Saturday, September 29, 2007

Bergman on Bergman




YouTube has a 4-parter of Jorn Donner's 1998 interview with Ingmar Bergman.

When Bergman died I became intrigued by Faro, as it was so important to him, and here, there are some glimpses which you can't really find elsewhere.

It is not just head-to-head: there are biographical pieces, including family stills, and longish chunk of the 10 nerve-shattering thwacks scene in Fanny and Alexander. Donner, Finnish, is a director in is own right, was the producer of FaA. This goes a long way to explain the intimacy of the interview. They must have been friends.

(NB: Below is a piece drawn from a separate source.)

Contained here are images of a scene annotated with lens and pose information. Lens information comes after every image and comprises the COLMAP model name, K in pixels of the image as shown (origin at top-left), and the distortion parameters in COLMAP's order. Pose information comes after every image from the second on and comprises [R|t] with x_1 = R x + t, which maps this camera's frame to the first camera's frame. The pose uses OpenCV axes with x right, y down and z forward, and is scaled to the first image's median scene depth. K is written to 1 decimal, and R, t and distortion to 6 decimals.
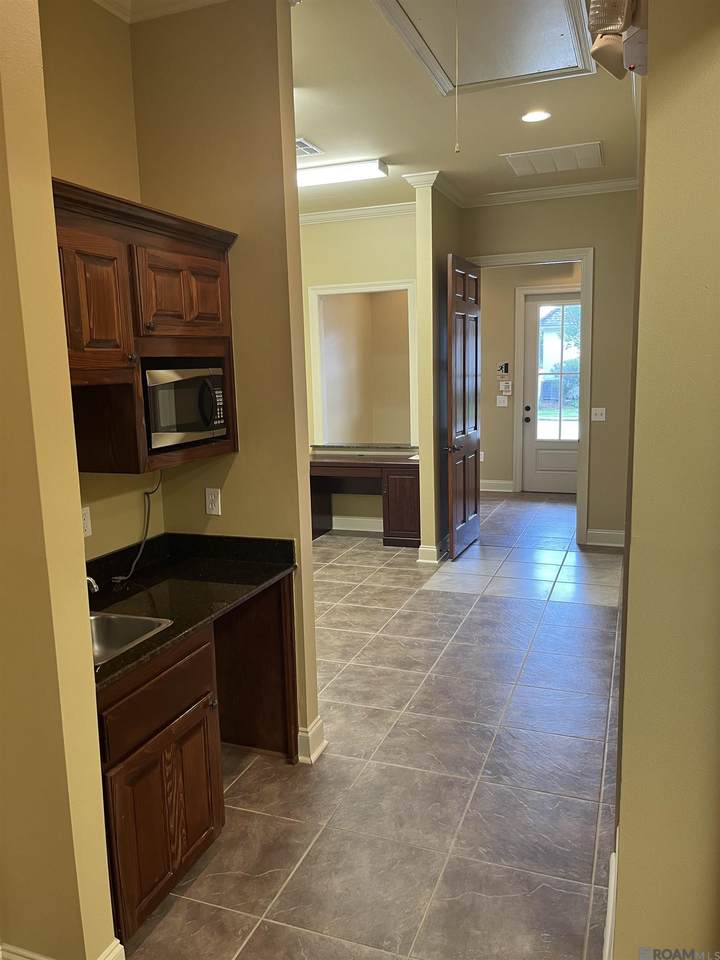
lens RADIAL K [[738.6, 0, 362.4], [0, 738.6, 482.3], [0, 0, 1]] dist [0.075367, -0.111356]
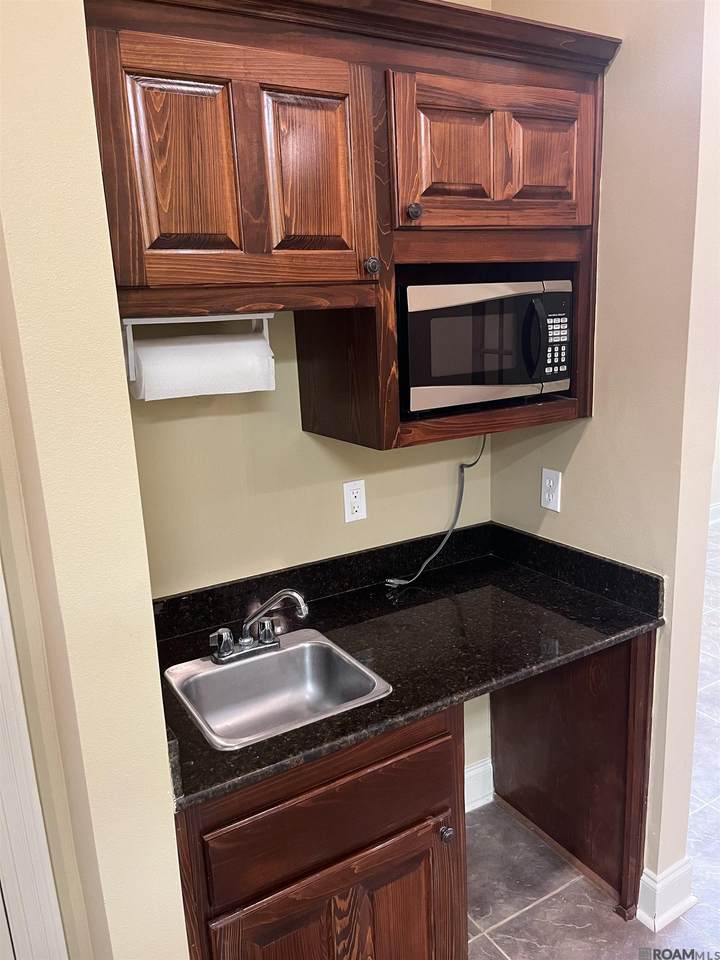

Friday, September 21, 2007

Ibsen - discovery or rediscovery?




A Virtual Walk in the Spirit of Ibsen


Came across this at Grow-a Brain

Ibsen.net explains

Also from the same source: The Infamous Proust Questionnaire




Saturday, September 08, 2007

Cutting remarks


The poor rubbish man must wonder what is in the recycle bin. For several weeks it has weighed a ton, full to the top with news print and old mags: the latest cuttings cull goes on unabated. So many of them were put in lidded cardboard boxes unsorted, so are of limited value. The occasional scratching about in boxes to try to dump at least half the newsprint that has accumulated over the years often brings up something that would otherwise have lain there unread or unreread and forgotten. I do not read in blogs of peoples cuttings problems. An undated colour supplement review by Lucy Hughes-Hallet in The Sunday Times of Marcel Proust: A Life by William C Carter and Roger Shattuck's' Proust's Way: A Field Guide to In Search of Lost Time, has a few sentences tucked away near the end which are informative:
“Shattuck writes illuminatingly about the doubleness of Proust's vision. The “I” of A la researche is both the young and the mature narrator, the two merging only in the book's last pages. Shattuck takes off from his description of this two-tiered narration to discuss the purpose of all fiction, which both mimics life and provides a template that life can seem to mimic [...].”
In the same cardboard box a wonderful, short, 2000 review by Jonathan Bate of Nabokov's Butterflies: Unpublished and Uncollected Writings. He tells us there are few who would want or need to plod through this 783 page book from beginning to end; recommends Lolita and Pnin as “two of the very few novels of the second half of the 20th. century which deserve to go on being read throughout the 21st.” ; and points out “The key connection between Nabokov's two loves was his fascination with mimicry and disguise.” He quotes Nabokov: "Consider the trick of an acrobatic caterpillar (of the Lobster Moth) which in infancy looks like bird's dung, but after moulting develops scabby hymenopteroid appendages and baroque characteristics, allowing the extraordinary fellow to play two parts at once (like the actor in Oriental shows who becomes a pair of intertwining wrestlers): that of writhing larva and that of a big ant seemingly harrowing it." “Here”, Bate writes, “he discovers in nature the same delights that he sort in art. "Both'" he [Nabokov] says, " were a form of magic, both were a game of intricate enchantment and deception. " Nabokov is reported to have asked if there is “a high ridge where the mountainside of scientific knowledge joins the opposite slope of imagination?” Bate notices a misspelling which has slipped through: on the jacket he spies one of the authors is credited with being “the author of six books on butterlies”, a blunder which he thinks Nabokov would have relished.